Work instruction
Return the lines of the data that run from the line with "es te encantará" to the line with "Verwaltung & Rezeption", both included, copying each one character for character. Leave the pictures out of your answer.

Input
=== Begin Enclosure ===

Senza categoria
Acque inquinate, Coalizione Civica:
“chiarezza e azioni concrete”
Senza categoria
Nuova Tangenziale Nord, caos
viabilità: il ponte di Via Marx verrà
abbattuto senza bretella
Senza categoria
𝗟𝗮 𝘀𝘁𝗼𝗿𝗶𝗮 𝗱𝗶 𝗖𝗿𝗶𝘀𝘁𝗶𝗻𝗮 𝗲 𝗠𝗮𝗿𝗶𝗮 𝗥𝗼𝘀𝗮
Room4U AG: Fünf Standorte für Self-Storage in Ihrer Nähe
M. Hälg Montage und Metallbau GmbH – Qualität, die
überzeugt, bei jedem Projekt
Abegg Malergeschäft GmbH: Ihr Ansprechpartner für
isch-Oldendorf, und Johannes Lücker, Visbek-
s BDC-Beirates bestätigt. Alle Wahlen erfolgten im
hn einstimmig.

=== End Enclosure ===
=== Begin Enclosure ===

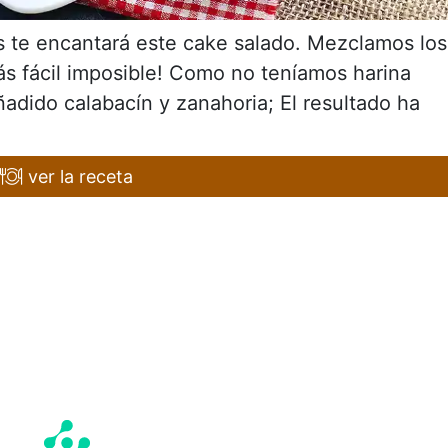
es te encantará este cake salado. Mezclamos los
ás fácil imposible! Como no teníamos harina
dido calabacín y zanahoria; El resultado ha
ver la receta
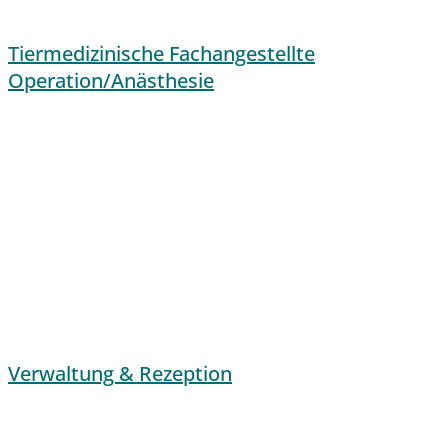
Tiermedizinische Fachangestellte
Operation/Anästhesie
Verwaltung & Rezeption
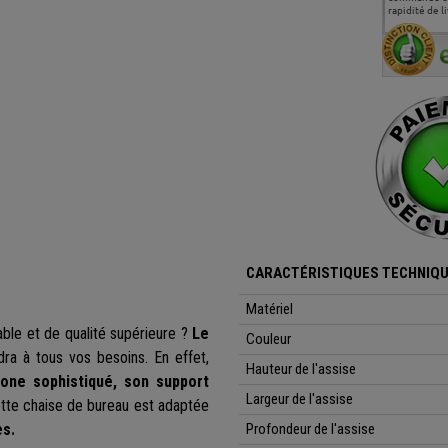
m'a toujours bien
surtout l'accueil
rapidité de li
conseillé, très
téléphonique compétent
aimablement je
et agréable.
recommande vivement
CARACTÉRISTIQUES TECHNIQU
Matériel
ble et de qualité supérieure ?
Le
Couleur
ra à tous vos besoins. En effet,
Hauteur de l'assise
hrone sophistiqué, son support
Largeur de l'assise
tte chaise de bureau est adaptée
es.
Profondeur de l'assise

=== End Enclosure ===
=== Begin Enclosure ===

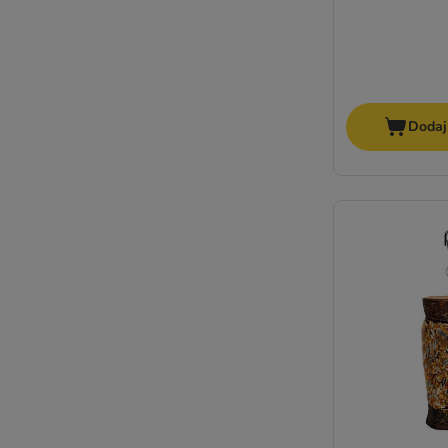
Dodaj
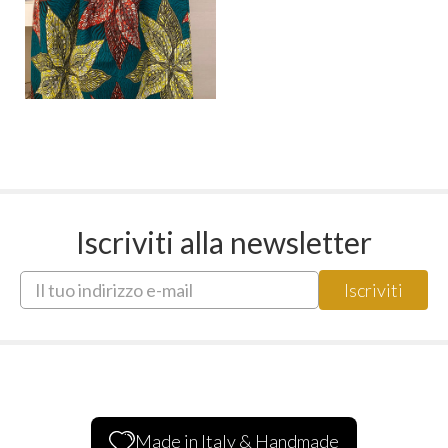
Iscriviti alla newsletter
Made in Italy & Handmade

=== End Enclosure ===

Exercise answer
es te encantará este cake salado. Mezclamos los
ás fácil imposible! Como no teníamos harina
dido calabacín y zanahoria; El resultado ha
ver la receta
Tiermedizinische Fachangestellte
Operation/Anästhesie
Verwaltung & Rezeption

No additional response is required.